#### [PROBLEM DESCRIPTION]
Begin at the line containing "95 580 1.33" and reproduce every line through the end of the entries below. Nothing else should appear.

#### [Source data]
#####

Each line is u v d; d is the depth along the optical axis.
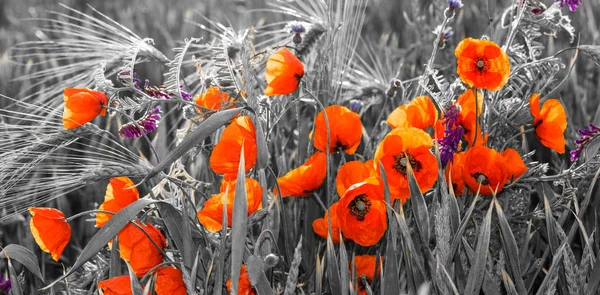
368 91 1.93
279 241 1.79
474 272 1.57
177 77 1.66
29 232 1.93
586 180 1.78
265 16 3.52
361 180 1.66
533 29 1.76
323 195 1.82
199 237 1.66
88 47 1.83
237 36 1.79
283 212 1.68
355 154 1.81
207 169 1.83
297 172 1.67
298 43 1.85
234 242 1.54
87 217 2.09
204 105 1.70
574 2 1.72
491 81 1.62
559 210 1.76
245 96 1.69
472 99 1.69
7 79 2.72
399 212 1.66
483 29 2.25
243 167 1.55
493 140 1.75
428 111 1.70
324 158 1.70
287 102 1.83
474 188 1.66
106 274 1.71
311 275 1.76
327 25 1.86
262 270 1.56
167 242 1.70
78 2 3.99
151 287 1.63
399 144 1.62
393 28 3.22
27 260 1.62
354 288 1.63
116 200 1.65
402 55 2.32
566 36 2.58
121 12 3.66
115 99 1.67
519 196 1.72
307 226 1.80
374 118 2.11
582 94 2.23
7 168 1.65
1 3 4.23
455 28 2.21
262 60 1.79
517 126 1.72
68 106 1.60
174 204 1.71
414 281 1.62
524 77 1.75
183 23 3.46
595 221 1.74
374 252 1.75
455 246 1.59
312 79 1.84
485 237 1.57
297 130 1.87
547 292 1.59
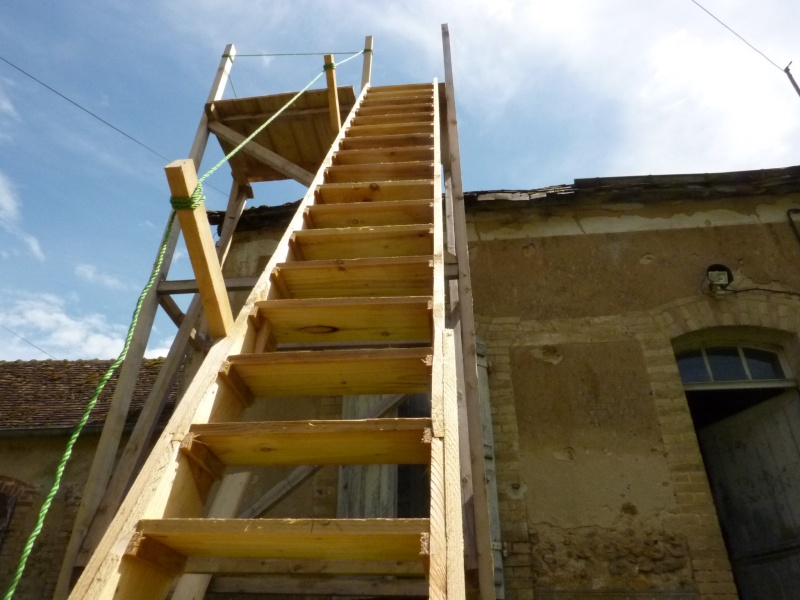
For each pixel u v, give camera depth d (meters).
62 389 8.33
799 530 4.90
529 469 4.69
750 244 5.80
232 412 2.19
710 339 5.46
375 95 5.89
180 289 4.64
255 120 5.87
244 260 6.58
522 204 6.20
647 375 5.07
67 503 6.59
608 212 6.19
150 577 1.55
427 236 3.02
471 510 3.13
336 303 2.40
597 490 4.54
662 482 4.52
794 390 5.22
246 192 6.61
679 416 4.81
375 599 4.03
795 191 6.04
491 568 2.90
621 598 4.10
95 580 1.33
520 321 5.53
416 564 2.19
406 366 2.13
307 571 2.33
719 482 5.84
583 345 5.31
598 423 4.86
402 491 5.01
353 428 1.79
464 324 3.75
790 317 5.29
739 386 5.23
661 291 5.57
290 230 3.07
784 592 4.99
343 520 1.50
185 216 2.07
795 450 5.09
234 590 3.64
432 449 1.65
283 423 1.81
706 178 5.98
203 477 1.88
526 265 5.91
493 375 5.20
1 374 9.02
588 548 4.30
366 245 3.10
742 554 5.49
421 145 4.43
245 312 2.38
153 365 8.87
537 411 4.97
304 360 2.10
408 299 2.39
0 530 6.52
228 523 1.51
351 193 3.69
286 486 4.30
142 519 1.52
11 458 7.04
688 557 4.20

#####

#### [RESULT OF THE TASK]
95 580 1.33
520 321 5.53
416 564 2.19
406 366 2.13
307 571 2.33
719 482 5.84
583 345 5.31
598 423 4.86
402 491 5.01
353 428 1.79
464 324 3.75
790 317 5.29
739 386 5.23
661 291 5.57
290 230 3.07
784 592 4.99
343 520 1.50
185 216 2.07
795 450 5.09
234 590 3.64
432 449 1.65
283 423 1.81
706 178 5.98
203 477 1.88
526 265 5.91
493 375 5.20
1 374 9.02
588 548 4.30
366 245 3.10
742 554 5.49
421 145 4.43
245 312 2.38
153 365 8.87
537 411 4.97
304 360 2.10
408 299 2.39
0 530 6.52
228 523 1.51
351 193 3.69
286 486 4.30
142 519 1.52
11 458 7.04
688 557 4.20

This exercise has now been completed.